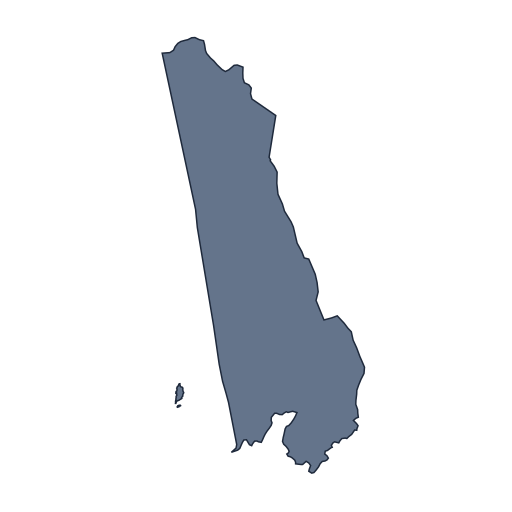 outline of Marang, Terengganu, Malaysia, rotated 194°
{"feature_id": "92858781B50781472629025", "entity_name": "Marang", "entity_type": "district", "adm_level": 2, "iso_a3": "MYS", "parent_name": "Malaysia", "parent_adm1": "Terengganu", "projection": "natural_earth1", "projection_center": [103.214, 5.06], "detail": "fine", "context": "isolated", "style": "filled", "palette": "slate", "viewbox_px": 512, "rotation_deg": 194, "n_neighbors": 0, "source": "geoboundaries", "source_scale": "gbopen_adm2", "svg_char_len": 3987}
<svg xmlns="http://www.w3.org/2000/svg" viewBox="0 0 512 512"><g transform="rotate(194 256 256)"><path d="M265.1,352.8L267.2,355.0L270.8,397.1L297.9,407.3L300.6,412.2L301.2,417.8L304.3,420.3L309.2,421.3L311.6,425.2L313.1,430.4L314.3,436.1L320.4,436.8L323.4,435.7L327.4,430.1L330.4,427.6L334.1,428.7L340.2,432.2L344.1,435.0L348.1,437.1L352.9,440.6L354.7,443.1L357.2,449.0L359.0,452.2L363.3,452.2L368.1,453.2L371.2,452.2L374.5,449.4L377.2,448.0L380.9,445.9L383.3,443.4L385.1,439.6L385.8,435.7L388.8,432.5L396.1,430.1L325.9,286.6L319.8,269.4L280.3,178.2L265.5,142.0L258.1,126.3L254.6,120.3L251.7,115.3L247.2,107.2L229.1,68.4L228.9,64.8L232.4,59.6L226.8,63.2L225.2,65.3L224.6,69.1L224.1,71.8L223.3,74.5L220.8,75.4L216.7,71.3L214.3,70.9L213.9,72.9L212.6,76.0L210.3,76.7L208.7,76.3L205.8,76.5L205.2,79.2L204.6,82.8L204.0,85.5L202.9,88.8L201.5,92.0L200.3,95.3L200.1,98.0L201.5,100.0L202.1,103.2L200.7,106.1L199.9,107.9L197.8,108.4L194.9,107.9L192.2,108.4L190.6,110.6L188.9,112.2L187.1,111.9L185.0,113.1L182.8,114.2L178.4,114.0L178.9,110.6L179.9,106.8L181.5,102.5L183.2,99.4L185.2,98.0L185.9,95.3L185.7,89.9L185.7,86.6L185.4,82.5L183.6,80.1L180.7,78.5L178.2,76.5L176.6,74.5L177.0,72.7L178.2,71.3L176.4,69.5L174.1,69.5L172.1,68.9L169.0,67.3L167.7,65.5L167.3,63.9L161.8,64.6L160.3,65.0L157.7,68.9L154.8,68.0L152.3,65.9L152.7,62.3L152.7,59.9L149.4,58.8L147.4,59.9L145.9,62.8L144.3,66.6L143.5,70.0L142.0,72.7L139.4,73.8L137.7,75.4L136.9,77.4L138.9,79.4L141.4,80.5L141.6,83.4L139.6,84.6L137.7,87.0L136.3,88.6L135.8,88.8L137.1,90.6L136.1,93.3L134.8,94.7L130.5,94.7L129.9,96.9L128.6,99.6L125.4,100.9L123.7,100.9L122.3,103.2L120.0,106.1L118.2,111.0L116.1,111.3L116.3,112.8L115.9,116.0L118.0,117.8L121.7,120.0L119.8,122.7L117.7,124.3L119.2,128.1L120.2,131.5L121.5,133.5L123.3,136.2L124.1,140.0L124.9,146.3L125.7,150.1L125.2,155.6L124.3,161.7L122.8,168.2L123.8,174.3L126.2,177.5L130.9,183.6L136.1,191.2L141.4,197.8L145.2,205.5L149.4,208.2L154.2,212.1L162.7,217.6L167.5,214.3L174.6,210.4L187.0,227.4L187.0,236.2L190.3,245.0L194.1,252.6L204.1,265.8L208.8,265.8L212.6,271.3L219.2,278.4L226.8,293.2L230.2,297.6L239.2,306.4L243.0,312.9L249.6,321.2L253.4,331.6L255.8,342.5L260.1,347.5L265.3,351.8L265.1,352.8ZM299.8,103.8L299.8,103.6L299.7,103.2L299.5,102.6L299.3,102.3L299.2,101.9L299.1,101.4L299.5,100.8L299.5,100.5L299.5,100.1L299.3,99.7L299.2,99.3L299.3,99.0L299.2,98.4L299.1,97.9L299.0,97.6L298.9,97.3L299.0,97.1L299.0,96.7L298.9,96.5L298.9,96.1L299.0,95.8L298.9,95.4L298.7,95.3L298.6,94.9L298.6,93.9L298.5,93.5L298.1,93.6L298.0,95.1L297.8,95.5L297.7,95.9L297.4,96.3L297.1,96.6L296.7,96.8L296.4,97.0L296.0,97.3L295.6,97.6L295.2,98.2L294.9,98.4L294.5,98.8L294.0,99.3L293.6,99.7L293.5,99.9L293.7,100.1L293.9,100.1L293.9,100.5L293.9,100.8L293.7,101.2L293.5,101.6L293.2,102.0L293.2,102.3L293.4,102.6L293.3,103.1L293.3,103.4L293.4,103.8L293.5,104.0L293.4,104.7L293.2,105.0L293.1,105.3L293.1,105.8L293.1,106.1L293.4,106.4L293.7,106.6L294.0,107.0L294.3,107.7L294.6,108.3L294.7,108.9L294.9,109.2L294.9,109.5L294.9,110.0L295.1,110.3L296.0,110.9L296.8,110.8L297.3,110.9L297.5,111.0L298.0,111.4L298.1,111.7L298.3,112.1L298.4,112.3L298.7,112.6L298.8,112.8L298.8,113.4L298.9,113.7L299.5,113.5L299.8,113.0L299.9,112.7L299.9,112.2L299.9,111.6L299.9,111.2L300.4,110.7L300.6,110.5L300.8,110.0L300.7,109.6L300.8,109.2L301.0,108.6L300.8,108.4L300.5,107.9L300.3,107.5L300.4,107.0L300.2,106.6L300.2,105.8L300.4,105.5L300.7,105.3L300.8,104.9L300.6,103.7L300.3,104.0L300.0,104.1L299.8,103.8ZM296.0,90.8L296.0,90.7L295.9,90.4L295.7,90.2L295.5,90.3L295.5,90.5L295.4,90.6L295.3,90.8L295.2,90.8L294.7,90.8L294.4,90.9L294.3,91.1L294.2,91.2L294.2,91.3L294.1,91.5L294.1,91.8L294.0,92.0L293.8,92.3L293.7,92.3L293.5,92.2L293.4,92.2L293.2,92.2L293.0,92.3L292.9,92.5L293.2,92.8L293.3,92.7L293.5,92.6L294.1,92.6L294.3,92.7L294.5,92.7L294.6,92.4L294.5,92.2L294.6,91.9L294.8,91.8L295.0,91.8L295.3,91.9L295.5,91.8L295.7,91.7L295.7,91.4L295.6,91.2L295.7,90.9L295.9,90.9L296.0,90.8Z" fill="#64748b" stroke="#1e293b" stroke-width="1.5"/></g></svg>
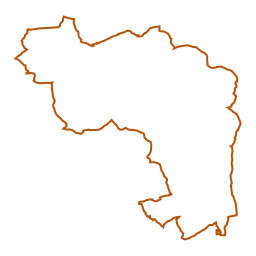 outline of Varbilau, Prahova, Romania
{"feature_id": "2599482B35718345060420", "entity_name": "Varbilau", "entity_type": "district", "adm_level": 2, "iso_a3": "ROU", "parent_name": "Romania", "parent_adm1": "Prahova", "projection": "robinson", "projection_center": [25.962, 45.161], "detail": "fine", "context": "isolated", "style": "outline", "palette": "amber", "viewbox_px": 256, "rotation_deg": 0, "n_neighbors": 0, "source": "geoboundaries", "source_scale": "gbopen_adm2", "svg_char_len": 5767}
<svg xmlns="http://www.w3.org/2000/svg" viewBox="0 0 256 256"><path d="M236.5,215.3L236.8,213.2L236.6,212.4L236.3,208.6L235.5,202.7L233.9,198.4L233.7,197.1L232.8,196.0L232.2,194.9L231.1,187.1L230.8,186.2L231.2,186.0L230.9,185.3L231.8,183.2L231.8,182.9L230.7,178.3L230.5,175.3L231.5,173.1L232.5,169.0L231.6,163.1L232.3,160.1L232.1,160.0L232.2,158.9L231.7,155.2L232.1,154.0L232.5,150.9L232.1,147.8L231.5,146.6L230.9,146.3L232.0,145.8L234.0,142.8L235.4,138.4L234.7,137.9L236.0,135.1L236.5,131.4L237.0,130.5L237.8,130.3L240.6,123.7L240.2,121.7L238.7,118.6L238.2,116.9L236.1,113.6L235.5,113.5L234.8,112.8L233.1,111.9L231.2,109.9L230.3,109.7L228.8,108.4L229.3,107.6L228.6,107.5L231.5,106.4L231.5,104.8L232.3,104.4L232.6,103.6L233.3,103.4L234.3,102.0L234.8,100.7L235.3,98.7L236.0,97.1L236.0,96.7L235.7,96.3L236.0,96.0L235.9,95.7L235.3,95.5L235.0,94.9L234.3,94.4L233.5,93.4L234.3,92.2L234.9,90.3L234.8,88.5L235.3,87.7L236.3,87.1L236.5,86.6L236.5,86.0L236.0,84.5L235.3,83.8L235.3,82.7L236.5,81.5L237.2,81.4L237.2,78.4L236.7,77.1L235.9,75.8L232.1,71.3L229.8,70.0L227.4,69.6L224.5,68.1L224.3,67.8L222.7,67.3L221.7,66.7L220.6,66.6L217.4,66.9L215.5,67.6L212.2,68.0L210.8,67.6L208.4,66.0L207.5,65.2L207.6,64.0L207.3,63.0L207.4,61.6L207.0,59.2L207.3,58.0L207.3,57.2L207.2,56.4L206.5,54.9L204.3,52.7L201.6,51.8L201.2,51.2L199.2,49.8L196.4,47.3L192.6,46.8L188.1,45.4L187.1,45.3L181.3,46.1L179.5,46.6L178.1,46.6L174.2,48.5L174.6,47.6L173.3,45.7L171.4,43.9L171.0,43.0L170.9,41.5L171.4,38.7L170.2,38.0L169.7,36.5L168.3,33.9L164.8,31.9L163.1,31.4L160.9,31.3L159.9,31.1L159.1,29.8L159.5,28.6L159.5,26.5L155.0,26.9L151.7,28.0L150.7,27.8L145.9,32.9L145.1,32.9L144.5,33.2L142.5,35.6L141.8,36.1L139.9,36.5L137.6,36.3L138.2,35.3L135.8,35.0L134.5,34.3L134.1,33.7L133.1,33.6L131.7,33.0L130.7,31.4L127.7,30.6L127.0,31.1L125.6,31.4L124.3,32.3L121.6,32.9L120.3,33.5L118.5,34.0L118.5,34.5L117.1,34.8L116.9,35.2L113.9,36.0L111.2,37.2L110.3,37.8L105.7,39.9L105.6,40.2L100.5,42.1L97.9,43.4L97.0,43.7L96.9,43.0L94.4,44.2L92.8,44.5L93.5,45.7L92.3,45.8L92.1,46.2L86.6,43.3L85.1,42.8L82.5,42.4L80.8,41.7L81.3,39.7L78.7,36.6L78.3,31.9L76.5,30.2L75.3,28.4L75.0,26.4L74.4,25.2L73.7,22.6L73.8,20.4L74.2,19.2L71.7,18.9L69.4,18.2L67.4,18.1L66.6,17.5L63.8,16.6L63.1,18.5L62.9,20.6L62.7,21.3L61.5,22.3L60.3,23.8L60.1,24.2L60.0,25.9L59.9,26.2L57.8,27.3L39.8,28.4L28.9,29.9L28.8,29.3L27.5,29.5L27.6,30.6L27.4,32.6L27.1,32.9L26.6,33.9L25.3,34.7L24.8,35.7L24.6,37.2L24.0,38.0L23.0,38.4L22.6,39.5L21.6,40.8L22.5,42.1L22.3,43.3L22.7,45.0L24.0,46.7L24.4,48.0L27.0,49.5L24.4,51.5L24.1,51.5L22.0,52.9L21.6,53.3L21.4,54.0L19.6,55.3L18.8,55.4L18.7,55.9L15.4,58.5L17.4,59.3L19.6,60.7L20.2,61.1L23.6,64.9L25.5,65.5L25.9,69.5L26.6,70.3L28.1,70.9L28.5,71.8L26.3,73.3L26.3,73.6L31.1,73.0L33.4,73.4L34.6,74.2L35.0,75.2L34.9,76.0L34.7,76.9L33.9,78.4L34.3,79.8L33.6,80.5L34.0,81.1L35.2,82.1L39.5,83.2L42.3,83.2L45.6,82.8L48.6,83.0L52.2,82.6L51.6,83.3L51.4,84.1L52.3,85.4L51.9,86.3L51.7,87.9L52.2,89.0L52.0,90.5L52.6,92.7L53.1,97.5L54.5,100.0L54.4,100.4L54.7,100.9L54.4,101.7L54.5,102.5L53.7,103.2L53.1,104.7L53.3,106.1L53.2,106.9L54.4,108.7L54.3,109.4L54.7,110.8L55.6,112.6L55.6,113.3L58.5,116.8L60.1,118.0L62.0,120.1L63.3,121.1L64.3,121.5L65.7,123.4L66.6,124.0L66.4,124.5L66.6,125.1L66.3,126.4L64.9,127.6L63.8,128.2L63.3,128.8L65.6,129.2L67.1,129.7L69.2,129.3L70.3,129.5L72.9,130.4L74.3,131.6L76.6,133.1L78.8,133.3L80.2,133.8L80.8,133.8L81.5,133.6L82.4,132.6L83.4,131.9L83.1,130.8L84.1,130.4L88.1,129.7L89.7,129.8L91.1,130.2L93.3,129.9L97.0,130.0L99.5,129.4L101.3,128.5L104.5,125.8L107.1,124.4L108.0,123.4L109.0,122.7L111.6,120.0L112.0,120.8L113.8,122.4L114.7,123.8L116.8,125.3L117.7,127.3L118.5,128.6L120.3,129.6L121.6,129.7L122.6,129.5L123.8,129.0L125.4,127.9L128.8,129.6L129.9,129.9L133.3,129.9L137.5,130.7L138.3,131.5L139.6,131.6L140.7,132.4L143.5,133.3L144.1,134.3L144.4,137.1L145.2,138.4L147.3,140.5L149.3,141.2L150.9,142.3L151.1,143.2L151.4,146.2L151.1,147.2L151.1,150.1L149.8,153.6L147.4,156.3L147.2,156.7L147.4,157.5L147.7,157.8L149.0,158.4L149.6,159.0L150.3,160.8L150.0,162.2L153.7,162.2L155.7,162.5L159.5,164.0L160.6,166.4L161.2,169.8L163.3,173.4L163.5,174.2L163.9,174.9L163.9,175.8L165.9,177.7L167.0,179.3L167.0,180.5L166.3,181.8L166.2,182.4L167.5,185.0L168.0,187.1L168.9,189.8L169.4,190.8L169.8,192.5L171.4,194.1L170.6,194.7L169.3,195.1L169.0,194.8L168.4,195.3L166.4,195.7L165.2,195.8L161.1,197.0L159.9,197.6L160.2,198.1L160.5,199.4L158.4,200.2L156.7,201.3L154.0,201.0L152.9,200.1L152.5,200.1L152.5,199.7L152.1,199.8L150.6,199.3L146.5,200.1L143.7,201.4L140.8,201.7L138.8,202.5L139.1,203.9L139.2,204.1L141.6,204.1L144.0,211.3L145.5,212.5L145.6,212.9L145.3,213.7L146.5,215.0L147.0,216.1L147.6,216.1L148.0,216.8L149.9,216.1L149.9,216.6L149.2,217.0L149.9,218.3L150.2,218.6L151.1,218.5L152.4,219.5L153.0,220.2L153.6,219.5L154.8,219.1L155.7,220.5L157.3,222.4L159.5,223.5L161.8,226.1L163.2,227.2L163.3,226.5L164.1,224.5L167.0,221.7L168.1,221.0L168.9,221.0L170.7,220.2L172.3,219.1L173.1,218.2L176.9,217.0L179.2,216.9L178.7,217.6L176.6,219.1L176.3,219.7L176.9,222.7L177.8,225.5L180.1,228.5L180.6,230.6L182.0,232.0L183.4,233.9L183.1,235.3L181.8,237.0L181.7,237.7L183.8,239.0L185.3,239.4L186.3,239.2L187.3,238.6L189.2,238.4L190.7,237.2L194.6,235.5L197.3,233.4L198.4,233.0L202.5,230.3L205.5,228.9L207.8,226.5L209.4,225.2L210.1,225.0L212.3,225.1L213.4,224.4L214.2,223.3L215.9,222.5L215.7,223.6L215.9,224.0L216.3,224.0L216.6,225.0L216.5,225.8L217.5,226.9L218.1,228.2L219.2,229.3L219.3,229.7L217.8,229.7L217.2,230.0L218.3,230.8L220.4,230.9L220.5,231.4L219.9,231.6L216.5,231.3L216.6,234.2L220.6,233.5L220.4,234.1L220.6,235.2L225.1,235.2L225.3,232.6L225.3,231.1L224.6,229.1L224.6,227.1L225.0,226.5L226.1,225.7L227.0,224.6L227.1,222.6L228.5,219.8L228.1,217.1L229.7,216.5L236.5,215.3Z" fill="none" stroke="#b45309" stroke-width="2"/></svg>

● **What you are asked to do**: Report every line of the data that holds the string "style".

● **Response to the task**:
{"feature_id": "92858781B50781472629025", "entity_name": "Marang", "entity_type": "district", "adm_level": 2, "iso_a3": "MYS", "parent_name": "Malaysia", "parent_adm1": "Terengganu", "projection": "natural_earth1", "projection_center": [103.214, 5.06], "detail": "fine", "context": "isolated", "style": "filled", "palette": "slate", "viewbox_px": 512, "rotation_deg": 194, "n_neighbors": 0, "source": "geoboundaries", "source_scale": "gbopen_adm2", "svg_char_len": 3987}
{"feature_id": "2599482B35718345060420", "entity_name": "Varbilau", "entity_type": "district", "adm_level": 2, "iso_a3": "ROU", "parent_name": "Romania", "parent_adm1": "Prahova", "projection": "robinson", "projection_center": [25.962, 45.161], "detail": "fine", "context": "isolated", "style": "outline", "palette": "amber", "viewbox_px": 256, "rotation_deg": 0, "n_neighbors": 0, "source": "geoboundaries", "source_scale": "gbopen_adm2", "svg_char_len": 5767}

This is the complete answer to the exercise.